A cool breeze comes from the cracked window, but that’s not why I feel suddenly cold. I’m hit with the realization that the season is nearly over and I have been left completely on my own.
Faith Fairchild
The first time I realized my mother was lying to me, I was four years old. She tucked me into bed, kissed my forehead, and whispered to me what she always whispered.
“Good night, my sweet girl. Say your prayers, and may your papa in heaven watch over you.”
I had been aware for some time that my family was different from other children’s families. My mother and I lived on the top floor of a boardinghouse, just the two of us. Other children had siblings and fathers and big green lawns to run around on, but I had only my mother and the little world we created.
But that day was different. The first thing I noticed was that there was a man in our flat. I don’t think a man had ever been there before. There were always boarders in the house. They taught me to play chess in the shared parlor downstairs or let me help them hang their laundry in the garden outside, but inside our attic, it was always just my mother and me.
The man was tall and broad, with a sneering sort of face and big, blocky eyebrows.
The second thing I noticed was that the man was making my mother cry.
The memory is fuzzy now, fourteen years later. I think I must have just woken up from a nap. But I do remember what the man said when I climbed onto my mother’s lap to wipe away her tears. “I just wanted to see my daughter.”
“You can see her whenever you like,”
my mother replied.
He paced the room, too large for it. I worried that he was going to knock over the wooden cradle where my doll slept. “You know that’s not true,” he said.
I realized at once that this strange man was my father—that my mother had been lying to me my whole life. She had told me my father was a sailor who died at sea. Every night I prayed for him, but my father was right here in front of me.

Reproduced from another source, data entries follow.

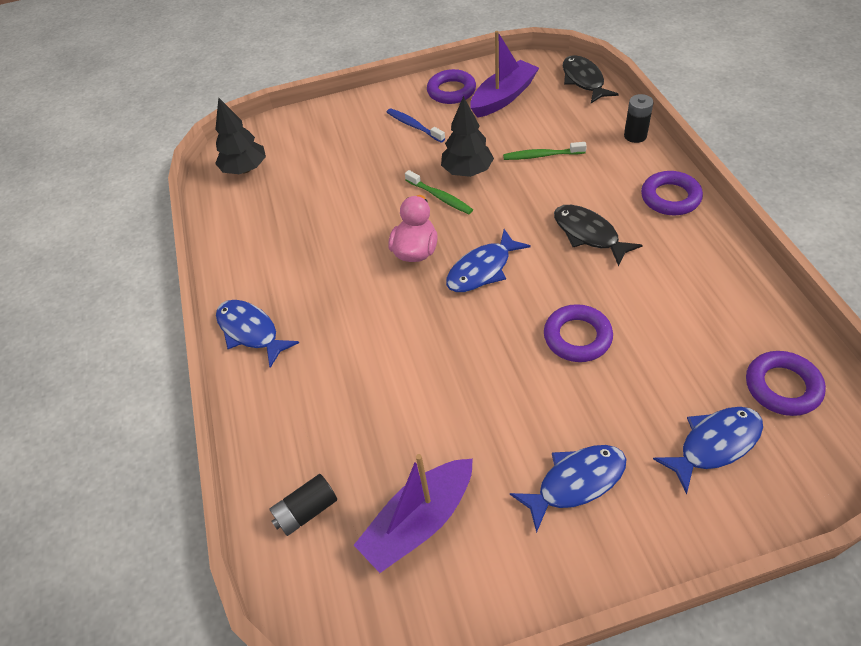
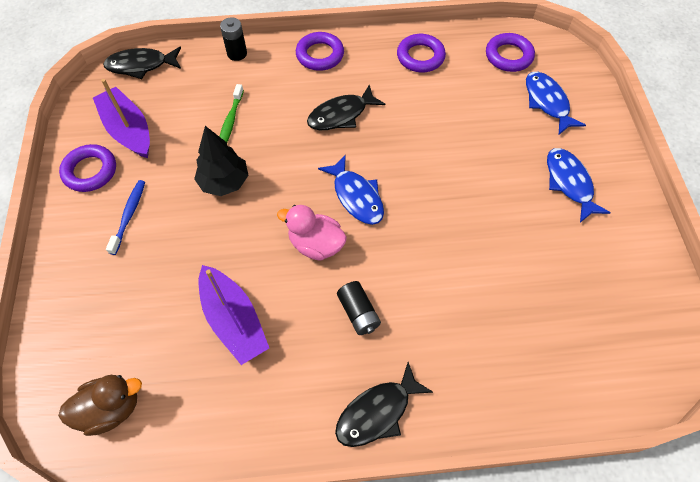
camera: 85 degrees left, 10 degrees up
black tree [215,98,266,174] -> brown duck [58,375,142,436]
blue fish [216,300,299,368] -> black fish [335,362,433,447]
black battery [269,474,337,536] -> black battery moved to [337,281,381,335]
purple boat [354,454,473,573] -> purple boat moved to [199,265,269,365]
blue toothbrush [387,108,445,142] -> blue toothbrush turned 135 degrees clockwise [106,180,145,255]
green toothbrush [405,170,473,214] -> none
purple ring [544,304,613,362] -> purple ring moved to [397,34,446,72]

I learned a valuable lesson that day: no one is to be trusted, anyone could be lying at any time, even the people you love most.
I wasn’t brave enough to confront my mother about it until I was ten. She crumpled like a house of cards and told me everything, explaining that my father was a lord of a nearby estate. When my mother was in his employ as a maid, they had an affair. Affair wasn’t the word she used, but I was old enough to glean her meaning. He was unwilling to claim me, and he sacked my mother unceremoniously the moment she told him she was with child.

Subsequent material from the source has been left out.